Or

4
Tutorials that teach
Measures of Center

Take your pick:

Tutorial

Hi. This tutorial will help you answer the question, which measure of center? So we're going to look at a couple different measures of center and see which one gives us the best way of summarizing a data set. So we're going to take a look at this data set.

So the picture shows the estimated values of the houses on the block in St. Paul, Minnesota. And this is, by no means, a representative neighborhood in St. Paul-- pretty affluent. So there are nine houses on the block. And each of the numbers next to the house represents the estimated value that is placed on that house. So we can see that the house on the corner here is valued at $429,000, the k meaning thousand.

So down here in the data set, I have 429, because I'm measuring this in thousands of dollars. $681,000 is here, $623,000 is here. If you go to the end of the block, the corner house here, very big house valued at $2.08 million. So down here, I have that listed as 2,080, because in thousands of dollars, that would give you $2.08 million.

So that's the data set we're going to use. And what we're going to do with that data set first is to find all three of the measures of center. So we need to find the mean, the median, and the mode. So we'll start with the mean. So recall that with the mean, you need to add up all of the values and divide by how many there are.

So we already said there was nine houses on this block. So we're going to divide by 9. But let's do the sum first. So I'm just adding all of these up, making sure I don't type anything in wrong, and let's see if I got them all. It looks like I've missed one. Oh, I missed the 776. So I'm going to put that in there.

So it's always a good idea to go back and double check to make sure you have all the numbers so you don't make a mistake like I just did. So the sum ends up being 7,122. So really, what that means is that all of the houses on the block added together end up being valued at about $7 million.

But now we want to spread that out over all nine houses. So we need to divide that by 9, the sample size. And this will give me something-- or it'll be approximately equal to about 791. And I'll just round that to the nearest whole number. So the mean is about $791,000.

So we'll come back to that number, and we'll interpret all of them at the end. The next thing I want is the median. So with the median, what I need is, I need all of my data in order from-- usually, I do least to greatest. So I'm going to reorder the numbers, least to greatest. So 429, my next largest number is 568. Then I have 623, then 637, then 664, then 681, 776, and the big one, 2080.

So again, I am looking for the median. So with the median, the median is the middle number. If you have an odd number of numbers, it is the middle number. If you have an even number of numbers, it's the average of the two middle numbers.

So in this case, we have an odd number of numbers. So if I have nine values, that means that the median will be the fifth value. So we just count in, 1, 2, 3, 4, 5. This ends up being 664. So that means that since that's the median, I have four values on this side, four values on this side.
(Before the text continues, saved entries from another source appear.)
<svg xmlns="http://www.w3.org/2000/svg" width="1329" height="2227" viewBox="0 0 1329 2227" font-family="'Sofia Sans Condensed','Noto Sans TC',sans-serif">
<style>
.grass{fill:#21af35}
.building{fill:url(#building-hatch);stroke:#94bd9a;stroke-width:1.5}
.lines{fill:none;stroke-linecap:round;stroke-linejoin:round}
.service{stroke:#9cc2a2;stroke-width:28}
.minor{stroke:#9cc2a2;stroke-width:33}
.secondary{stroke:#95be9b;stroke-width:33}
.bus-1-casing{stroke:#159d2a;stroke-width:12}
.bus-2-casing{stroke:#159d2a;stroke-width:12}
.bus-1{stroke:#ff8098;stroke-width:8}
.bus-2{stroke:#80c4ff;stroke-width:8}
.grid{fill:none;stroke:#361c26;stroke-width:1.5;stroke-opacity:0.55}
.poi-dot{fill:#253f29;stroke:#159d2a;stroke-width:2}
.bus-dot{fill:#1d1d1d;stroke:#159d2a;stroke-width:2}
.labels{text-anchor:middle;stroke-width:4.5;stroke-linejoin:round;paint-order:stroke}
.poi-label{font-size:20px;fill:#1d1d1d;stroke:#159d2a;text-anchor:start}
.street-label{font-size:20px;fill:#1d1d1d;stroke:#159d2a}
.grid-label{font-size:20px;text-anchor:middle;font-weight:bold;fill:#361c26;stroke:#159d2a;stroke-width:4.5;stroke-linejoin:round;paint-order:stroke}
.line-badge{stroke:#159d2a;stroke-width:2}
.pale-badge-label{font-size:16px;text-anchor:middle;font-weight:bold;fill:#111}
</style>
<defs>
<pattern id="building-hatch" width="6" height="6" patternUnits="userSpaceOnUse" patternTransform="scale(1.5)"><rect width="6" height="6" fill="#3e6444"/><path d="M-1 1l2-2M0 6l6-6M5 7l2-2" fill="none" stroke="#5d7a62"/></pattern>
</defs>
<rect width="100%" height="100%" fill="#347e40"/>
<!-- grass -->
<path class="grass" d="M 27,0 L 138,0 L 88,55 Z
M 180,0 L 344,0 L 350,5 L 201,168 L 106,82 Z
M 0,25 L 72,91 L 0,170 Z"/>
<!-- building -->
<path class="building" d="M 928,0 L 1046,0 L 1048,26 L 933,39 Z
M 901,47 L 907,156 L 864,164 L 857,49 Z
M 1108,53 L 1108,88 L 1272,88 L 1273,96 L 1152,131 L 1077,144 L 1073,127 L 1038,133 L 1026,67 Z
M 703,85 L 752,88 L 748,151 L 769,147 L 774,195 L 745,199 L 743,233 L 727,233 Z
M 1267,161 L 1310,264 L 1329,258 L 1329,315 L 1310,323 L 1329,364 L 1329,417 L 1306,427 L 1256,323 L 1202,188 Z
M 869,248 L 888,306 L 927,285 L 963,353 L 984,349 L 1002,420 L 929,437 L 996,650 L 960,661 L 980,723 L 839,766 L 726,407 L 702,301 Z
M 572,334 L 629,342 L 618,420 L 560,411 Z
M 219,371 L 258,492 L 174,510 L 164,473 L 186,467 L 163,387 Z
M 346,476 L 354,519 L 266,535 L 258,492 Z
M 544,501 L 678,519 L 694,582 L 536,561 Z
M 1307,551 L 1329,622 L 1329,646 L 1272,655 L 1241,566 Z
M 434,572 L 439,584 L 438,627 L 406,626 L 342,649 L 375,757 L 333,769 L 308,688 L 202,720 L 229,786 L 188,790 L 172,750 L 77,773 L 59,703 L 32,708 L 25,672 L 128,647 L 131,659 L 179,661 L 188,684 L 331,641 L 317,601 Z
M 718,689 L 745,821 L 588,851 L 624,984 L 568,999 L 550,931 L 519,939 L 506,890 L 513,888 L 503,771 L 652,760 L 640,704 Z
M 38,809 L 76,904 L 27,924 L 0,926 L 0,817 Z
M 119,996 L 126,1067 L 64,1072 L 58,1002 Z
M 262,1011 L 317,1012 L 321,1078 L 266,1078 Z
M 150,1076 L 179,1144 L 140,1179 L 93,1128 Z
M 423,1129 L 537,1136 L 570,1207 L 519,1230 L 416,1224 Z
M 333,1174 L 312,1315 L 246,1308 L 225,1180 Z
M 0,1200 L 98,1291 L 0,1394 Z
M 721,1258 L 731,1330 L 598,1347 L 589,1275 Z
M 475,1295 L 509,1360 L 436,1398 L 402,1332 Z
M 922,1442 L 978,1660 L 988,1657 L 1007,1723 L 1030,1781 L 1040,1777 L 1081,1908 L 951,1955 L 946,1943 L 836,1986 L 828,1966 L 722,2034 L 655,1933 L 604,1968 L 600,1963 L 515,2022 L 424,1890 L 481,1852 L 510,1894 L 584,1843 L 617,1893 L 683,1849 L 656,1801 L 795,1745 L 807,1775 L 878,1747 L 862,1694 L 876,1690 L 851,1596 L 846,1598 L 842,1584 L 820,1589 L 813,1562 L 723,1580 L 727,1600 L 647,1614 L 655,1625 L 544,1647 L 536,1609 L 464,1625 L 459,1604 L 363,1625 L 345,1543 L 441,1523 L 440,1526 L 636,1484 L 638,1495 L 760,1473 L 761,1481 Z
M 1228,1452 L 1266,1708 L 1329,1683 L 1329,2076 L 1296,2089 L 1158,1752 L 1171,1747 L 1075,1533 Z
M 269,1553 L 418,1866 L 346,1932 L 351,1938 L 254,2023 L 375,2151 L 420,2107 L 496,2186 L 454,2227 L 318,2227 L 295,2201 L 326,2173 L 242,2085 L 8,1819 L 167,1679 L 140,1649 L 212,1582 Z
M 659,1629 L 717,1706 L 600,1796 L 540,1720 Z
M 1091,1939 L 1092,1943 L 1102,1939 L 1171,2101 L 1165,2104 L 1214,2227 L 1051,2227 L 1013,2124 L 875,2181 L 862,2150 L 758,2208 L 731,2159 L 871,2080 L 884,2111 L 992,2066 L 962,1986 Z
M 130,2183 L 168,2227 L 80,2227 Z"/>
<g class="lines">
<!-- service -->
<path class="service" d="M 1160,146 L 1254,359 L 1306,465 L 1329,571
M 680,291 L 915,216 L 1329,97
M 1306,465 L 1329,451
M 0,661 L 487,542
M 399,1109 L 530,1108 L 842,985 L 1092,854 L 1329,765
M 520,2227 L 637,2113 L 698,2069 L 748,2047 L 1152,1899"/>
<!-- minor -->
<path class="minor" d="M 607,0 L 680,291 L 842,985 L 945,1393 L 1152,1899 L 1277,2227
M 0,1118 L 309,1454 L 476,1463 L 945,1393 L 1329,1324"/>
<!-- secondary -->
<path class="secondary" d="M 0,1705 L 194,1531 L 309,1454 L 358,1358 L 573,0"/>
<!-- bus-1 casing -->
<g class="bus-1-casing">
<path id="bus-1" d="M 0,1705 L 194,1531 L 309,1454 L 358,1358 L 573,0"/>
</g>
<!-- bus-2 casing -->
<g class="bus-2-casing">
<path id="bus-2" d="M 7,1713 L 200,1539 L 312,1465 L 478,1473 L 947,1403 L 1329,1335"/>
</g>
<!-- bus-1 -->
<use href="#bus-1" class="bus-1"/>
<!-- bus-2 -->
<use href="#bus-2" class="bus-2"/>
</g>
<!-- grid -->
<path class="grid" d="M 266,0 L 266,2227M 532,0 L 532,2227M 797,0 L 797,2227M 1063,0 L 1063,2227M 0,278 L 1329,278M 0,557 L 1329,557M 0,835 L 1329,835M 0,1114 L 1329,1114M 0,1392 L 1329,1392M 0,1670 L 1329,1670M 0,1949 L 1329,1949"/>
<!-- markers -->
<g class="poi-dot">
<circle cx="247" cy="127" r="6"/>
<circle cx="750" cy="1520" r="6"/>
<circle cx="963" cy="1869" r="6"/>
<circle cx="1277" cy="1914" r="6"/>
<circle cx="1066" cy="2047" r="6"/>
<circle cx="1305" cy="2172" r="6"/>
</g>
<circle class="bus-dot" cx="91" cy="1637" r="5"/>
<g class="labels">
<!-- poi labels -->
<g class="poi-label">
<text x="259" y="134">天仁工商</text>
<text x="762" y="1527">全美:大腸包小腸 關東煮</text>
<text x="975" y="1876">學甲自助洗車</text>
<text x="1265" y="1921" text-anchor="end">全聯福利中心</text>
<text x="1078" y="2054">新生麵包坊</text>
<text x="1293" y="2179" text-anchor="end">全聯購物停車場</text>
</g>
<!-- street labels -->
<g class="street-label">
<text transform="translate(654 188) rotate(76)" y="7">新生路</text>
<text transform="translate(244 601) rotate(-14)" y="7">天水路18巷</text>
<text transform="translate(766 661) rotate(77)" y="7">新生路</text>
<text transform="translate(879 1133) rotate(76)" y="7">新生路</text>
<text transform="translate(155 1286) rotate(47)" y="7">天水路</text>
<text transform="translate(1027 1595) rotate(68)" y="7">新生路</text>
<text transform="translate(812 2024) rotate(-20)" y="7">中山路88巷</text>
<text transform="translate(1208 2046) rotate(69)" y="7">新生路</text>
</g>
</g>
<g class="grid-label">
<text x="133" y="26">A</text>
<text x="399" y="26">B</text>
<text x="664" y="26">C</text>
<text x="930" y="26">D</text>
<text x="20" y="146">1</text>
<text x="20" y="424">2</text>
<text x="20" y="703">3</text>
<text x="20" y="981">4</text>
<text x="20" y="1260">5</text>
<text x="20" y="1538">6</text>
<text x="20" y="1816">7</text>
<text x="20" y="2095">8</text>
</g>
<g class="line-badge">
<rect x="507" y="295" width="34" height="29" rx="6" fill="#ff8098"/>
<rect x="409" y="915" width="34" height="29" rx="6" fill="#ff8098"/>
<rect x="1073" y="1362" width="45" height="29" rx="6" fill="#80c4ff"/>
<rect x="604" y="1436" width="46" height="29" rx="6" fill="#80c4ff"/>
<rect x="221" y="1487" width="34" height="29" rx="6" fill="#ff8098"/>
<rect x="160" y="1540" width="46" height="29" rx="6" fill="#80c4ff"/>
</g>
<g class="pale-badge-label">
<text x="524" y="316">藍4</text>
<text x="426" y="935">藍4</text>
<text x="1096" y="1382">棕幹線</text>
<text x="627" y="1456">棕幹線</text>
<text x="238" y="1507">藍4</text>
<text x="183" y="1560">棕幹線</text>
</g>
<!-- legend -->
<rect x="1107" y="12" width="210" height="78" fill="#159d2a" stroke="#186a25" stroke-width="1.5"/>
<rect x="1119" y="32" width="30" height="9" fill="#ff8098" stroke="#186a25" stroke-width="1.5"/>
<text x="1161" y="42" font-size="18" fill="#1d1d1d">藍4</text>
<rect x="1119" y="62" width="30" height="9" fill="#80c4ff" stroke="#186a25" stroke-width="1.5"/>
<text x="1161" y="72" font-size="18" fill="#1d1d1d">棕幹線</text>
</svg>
So my median here is 664.

And now the mode-- the mode is the most frequently occurring number. And really in this case, there's only one number that's repeated-- those two houses that were next to each other. So your mode is also 664. And it's just a coincidence that these two numbers are the same, but still interesting.

So now if we take a look at all of these numbers, let's start with the mean. The mean notice is quite a bit higher. It's actually higher than all of the values, except for the big mansion at the end of the block. So what happened here is that remember that the mean is very sensitive to outliers. So it's sensitive to outliers, so that means that this $2.08 million house is going to have a big effect on this mean. So it pulled the mean way up.

Now, the median, that number is right in the middle. So the median is resistant to outliers. So actually, a lot of times when they're quoting house values, they're going to quote you the median house value. They're not going to give you the mean, because if there is a mansion on the block, or let's say that there's a house worth very little, that's really going to change that mean housing value. So a lot of times, they're going to quote you the median value.

So a lot of times, if there are outliers, a median is generally a better value that will help you summarize the data. That mean is usually good too. And that's good, again, when you don't have outliers. But then again, the mean does, it tells you well, there's that big house at the end of the block. That it does have an effect on the mean. So sometimes, it is good to quote both values.

Now the mode-- for this type of data set, the mode is not very meaningful. Yeah, it does tell you that there's two houses of the same price. But other than that, it doesn't really tell you much. Generally, the mode is more effective when you have a large list of data. Or maybe if you have a frequency table, again, with many values, and you can get a range of values that occurs the most.

I will note that the mean is the most commonly used measure of center. And usually, it does do a pretty good job summarizing the data. When describing a data set, sometimes the mean does not provide a representative value due to outliers. In the house example, the $2.08 million house pulls the mean up. The median provides a more representative measure of center. And although there was a mode in the house value example, the mode is more relevant when data is grouped into numerical intervals or categories.

I'll also note that when you're dealing with qualitative data, the mode is really the only measure of center that you can use. You're not going to be able to calculate a mean or a median for qualitative data. And we use the mode because then we can talk about the most frequent category.

So again, to recap, mean is is sensitive to outliers, median is resistant to outliers. And the mode is generally more valuable in a larger data set, especially when it's grouped, when we're dealing with group data.

So that has been the tutorial on choosing which measure of center. Thanks for watching.